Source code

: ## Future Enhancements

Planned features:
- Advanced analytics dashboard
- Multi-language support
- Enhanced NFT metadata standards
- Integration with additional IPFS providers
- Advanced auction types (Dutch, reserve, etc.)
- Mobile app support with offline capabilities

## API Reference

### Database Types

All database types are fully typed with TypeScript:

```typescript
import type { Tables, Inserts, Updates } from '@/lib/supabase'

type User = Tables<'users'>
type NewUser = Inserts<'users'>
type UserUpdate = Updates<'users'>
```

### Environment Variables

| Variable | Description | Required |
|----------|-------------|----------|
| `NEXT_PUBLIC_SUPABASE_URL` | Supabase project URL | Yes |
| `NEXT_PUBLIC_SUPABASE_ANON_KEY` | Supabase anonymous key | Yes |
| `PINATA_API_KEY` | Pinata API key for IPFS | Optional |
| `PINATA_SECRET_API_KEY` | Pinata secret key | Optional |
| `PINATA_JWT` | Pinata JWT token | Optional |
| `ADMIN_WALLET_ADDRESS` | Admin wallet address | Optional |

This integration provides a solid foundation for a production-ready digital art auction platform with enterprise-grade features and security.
########
### Task prompt:
Go to the line with "- Advanced analytics dashboard" in the entries above and repeat every line from there through the line with "key | Yes |", exactly and with no other text.

### Written response:
- Advanced analytics dashboard
- Multi-language support
- Enhanced NFT metadata standards
- Integration with additional IPFS providers
- Advanced auction types (Dutch, reserve, etc.)
- Mobile app support with offline capabilities

## API Reference

### Database Types

All database types are fully typed with TypeScript:

```typescript
import type { Tables, Inserts, Updates } from '@/lib/supabase'

type User = Tables<'users'>
type NewUser = Inserts<'users'>
type UserUpdate = Updates<'users'>
```

### Environment Variables

| Variable | Description | Required |
|----------|-------------|----------|
| `NEXT_PUBLIC_SUPABASE_URL` | Supabase project URL | Yes |
| `NEXT_PUBLIC_SUPABASE_ANON_KEY` | Supabase anonymous key | Yes |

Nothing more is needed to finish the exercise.